Double Dexter
- First edition (US)
- Author: Jeff Lindsay
- Language: English
- Series: Dexter Morgan
- Genre: Crime novel, Mystery
- Publisher: Doubleday (US) Orion Books (UK)
- Publication date: October 2011
- Publication place: United States
- Media type: Print (hardback)
- Pages: 320
- ISBN: 978-0-385-53237-2
- Preceded by: Dexter Is Delicious
- Followed by: Dexter's Final Cut

= Double Dexter =

Book by Jeff Lindsay

Double Dexter is the sixth novel written by Jeff Lindsay, and the sixth book in the Dexter book series about Dexter Morgan, a serial killer who targets serial killers, pedophiles, and other murderers. The book was released on October 18, 2011, and received a universally positive critical reception, praised as the best Dexter novel so far.

== Plot ==
As he is dismembering a pedophile, Dexter Morgan spots a witness who flees in a battered Honda car. He begins to spend his evenings hunting for the car. His wife Rita, suspecting an affair, starts drinking wine. Meanwhile, Deborah manages to solve a series of ritualistic murders targeting Miami cops. The resulting media attention spills over onto Dexter, whose name and picture are publicized for the first time. After recognizing Dexter, the witness e-mails and attempts to blackmail him. Dexter studies the witness's blog, finding no clues other than his ex-wife's first initial. Dexter begins to think of his antagonist as the Shadow, after his online moniker.

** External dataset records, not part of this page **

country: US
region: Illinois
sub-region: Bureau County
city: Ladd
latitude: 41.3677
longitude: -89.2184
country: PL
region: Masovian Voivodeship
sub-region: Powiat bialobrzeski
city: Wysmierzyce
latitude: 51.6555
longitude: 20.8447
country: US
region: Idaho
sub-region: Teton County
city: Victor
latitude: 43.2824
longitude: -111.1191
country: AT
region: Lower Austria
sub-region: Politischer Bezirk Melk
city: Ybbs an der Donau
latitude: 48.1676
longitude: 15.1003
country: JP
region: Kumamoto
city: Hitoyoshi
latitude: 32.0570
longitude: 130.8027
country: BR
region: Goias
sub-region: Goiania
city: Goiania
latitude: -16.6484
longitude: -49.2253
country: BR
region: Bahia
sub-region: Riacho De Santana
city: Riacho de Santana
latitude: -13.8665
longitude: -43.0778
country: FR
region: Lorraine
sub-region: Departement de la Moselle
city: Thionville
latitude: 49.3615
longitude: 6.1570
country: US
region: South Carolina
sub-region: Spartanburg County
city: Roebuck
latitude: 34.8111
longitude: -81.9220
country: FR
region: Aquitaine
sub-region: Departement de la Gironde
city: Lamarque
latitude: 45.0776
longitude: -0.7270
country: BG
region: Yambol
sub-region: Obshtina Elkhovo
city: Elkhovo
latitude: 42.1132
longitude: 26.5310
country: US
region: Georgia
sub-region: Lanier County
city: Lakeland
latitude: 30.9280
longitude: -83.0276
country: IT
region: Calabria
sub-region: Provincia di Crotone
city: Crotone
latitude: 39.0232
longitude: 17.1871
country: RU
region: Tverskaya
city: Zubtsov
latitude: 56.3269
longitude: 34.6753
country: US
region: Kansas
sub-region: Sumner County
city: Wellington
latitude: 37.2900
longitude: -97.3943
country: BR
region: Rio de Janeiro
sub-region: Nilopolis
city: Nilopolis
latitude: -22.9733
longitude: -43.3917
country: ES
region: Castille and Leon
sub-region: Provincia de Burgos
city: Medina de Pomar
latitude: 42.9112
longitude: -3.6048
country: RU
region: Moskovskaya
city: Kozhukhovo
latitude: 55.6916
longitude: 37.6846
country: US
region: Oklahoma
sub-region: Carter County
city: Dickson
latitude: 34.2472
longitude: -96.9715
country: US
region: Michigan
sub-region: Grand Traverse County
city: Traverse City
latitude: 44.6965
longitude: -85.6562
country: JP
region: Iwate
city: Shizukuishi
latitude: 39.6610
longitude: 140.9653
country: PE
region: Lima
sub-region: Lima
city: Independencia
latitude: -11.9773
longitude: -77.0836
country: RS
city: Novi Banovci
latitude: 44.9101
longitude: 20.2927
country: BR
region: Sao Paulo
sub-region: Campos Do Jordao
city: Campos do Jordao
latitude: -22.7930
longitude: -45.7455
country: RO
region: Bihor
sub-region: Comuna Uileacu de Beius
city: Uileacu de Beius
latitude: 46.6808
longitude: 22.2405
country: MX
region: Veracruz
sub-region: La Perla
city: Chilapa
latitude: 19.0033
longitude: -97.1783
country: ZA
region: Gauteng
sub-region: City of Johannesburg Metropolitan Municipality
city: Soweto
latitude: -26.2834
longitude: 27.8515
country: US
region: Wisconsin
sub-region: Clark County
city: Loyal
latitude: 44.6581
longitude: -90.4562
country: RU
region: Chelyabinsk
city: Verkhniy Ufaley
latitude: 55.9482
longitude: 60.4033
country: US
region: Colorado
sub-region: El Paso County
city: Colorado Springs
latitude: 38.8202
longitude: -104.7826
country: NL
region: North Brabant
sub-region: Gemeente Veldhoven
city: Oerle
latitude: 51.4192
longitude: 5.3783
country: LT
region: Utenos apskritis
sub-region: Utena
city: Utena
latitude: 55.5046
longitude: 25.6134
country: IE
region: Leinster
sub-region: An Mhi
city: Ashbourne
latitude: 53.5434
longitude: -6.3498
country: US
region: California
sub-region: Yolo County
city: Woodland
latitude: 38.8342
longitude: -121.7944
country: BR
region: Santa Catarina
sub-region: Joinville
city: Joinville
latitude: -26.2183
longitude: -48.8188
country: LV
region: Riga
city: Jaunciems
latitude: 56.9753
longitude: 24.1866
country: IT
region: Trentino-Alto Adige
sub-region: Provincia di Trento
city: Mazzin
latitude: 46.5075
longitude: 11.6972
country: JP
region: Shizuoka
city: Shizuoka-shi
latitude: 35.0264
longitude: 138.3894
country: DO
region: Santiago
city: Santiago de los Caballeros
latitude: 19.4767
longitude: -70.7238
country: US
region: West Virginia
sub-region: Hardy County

Dexter eventually finds the Honda belonging to Alissa Elan, the Shadow's ex-wife. He returns at night but finds that the Shadow – Bernard Elan – has anticipated his visit, mutilated Alissa in imitation of Dexter's style, and called the police when he arrived. Dexter narrowly escapes. Bernard, a skilled computer hacker, alters relevant databases to indicate that he died two years ago. Later, Dexter's coworker Camilla Figg is found beaten to death, casting doubt on Deborah's arrest. Dexter notices differences in the cop killings, but Hood, the detective in charge, ignores him. It emerges that Camilla had hundreds of photographs of Dexter, having had an obsessive crush on him. Hood makes Dexter the prime suspect.

Another message from Bernard confirms that he killed Camilla. Dexter eventually learns that he is now using the alias Doug Crowley, but cannot kill him because of Hood's surveillance. He asks his brother Brian to do so, only for Brian to mistakenly kill the real Doug Crowley. Dexter takes his family on a trip to Key West, where Rita attends a foreclosure auction; Hood and Bernard both follow. Bernard kills Hood and leaves him in Dexter's hotel suite, then takes Astor and Cody to Garden Key. However, Dexter reaches the island first and manages to subdue Bernard with Astor's help. Bernard is tossed overboard and is killed by a shark. After returning from Key West, Dexter breaks into the deceased Hood's apartment and plants evidence on his computer, implying he killed Camila, clearing himself of suspicion.

==Reception==
The Telegraph said of the book, "Hilariously gruesome finale....All this ought to be gross nonsense but Jeff Lindsay’s cynical wit makes it fly". The Orlando Sentinel called it the best book of the series yet, saying the book "takes a tremendous leap forward as the author utilizes believable storytelling and large doses of dark humor" and "strongest outing as he richly delves into Dexter's very scarred psyche".